Working data:
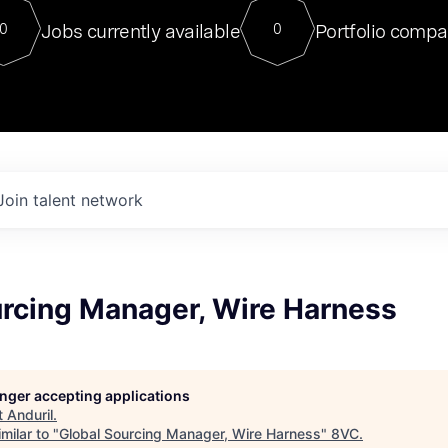
For our final Chat8VC of 2023, 
Jobs currently available
Portfolio compa
0
0
Director of Generative AI and LLM
sits at a very compelling vantage point in
to NVIDIA, he was a serial entrepreneur, classical ML
PhD, and researcher by training who worked on many
interesting applied AI projects at places like Gigster and
played key roles in the enterprise-wide AI
tr
Join talent network
urcing Manager, Wire Harness
longer accepting applications
t
Anduril
.
milar to "
Global Sourcing Manager, Wire Harness
"
8VC
.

Exercise objective:
Copy out the text of every item above word for word. Leave the pictures out.

Result of the exercise:
For our final Chat8VC of 2023, 
Jobs currently available
Portfolio compa
0
0
Director of Generative AI and LLM
sits at a very compelling vantage point in
to NVIDIA, he was a serial entrepreneur, classical ML
PhD, and researcher by training who worked on many
interesting applied AI projects at places like Gigster and
played key roles in the enterprise-wide AI
tr
Join talent network
urcing Manager, Wire Harness
longer accepting applications
t
Anduril
.
milar to "
Global Sourcing Manager, Wire Harness
"
8VC
.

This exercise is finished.